Mozaiğin en iyi korunmuş kısımları kazıdan yedi yıl sonra orijinal tabandan kesilmişti. Ardından betonarme demiri ile betona yerleştirilmiş, en sonunda da 1983’te Gordion Müzesinde sergilenmişti. Bir eserin bu şekilde muamele görmesinden günümüz konservatörleri hoşlanmaz. Bunun için panellerin korunduğundan emin olmanın tek yolu yeni stratejiler geliştirmeyi gerektirdi.

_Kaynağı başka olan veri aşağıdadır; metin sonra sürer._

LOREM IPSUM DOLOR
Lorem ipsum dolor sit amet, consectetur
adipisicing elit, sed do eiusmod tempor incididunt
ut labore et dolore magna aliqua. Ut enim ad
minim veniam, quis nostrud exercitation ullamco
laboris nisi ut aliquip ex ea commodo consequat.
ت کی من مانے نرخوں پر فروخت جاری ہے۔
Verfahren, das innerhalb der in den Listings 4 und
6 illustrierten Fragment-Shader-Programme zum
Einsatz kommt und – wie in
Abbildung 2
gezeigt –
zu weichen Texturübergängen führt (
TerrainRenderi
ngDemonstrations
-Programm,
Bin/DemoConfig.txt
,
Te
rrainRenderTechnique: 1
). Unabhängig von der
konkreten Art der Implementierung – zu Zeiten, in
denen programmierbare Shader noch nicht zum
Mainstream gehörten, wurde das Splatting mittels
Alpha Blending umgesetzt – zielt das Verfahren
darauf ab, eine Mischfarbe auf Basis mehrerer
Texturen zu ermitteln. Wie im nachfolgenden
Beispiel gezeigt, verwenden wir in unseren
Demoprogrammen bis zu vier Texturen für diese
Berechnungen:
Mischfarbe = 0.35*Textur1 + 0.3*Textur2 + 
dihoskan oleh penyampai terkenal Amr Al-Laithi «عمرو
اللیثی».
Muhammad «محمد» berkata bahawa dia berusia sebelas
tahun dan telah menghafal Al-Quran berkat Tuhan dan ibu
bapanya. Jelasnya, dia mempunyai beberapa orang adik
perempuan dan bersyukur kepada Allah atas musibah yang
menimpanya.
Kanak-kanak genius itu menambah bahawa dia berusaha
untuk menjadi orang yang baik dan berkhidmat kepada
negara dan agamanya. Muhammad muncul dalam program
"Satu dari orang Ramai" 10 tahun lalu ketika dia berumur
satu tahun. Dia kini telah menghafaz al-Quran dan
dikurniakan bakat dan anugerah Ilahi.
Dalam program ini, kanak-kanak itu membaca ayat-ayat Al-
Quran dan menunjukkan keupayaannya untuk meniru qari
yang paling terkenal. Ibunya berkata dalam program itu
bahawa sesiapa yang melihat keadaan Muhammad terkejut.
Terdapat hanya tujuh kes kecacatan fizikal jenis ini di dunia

Penn Mimari Konservasyon Laboratuvarı ekibinin 2010’da yaptığı durum değerlendirmesinin ardından mozaiğin üzerinde çalışmalar sürekli devam etti. 2018 sezonunun ana hedefleri, gevşek çakıl taşlarını yeniden birleştirmek ve taşan harcın, alçıların ve genel kirlenmenin temizlenmesiyle mozaik desenlerin görünüşünü iyileştirmekti. Bu çalışmada yüzeydeki kirler beton ince keski, bistur, ve dişçi aletleri kullanılarak kaldırıldı, kireçlenme fırçalanıp elektrik süpürgesiyle süpürüldükten sonra hassas bir şekilde sünger ve çeşme suyuyla yıkanarak giderildi. Bu sezon, konservasyon ekibi on paneli tamamlayıp altı panel üzerinde da ön çalışma yaptı. Elisa Del Bono ve Angelo Lanza’nın yardımıyla reçine/kum karışımından yeni bir harç geliştirmeye başladık. Bu çalışmanın iki yıl devam etmesi bekleniyor. Ardından mozaik, Gordion’da gelecek birkaç yıl içinde önemli ölçüde genişletilecek olan sit alanında bulunan Gordion müzesine yerleştirilecek.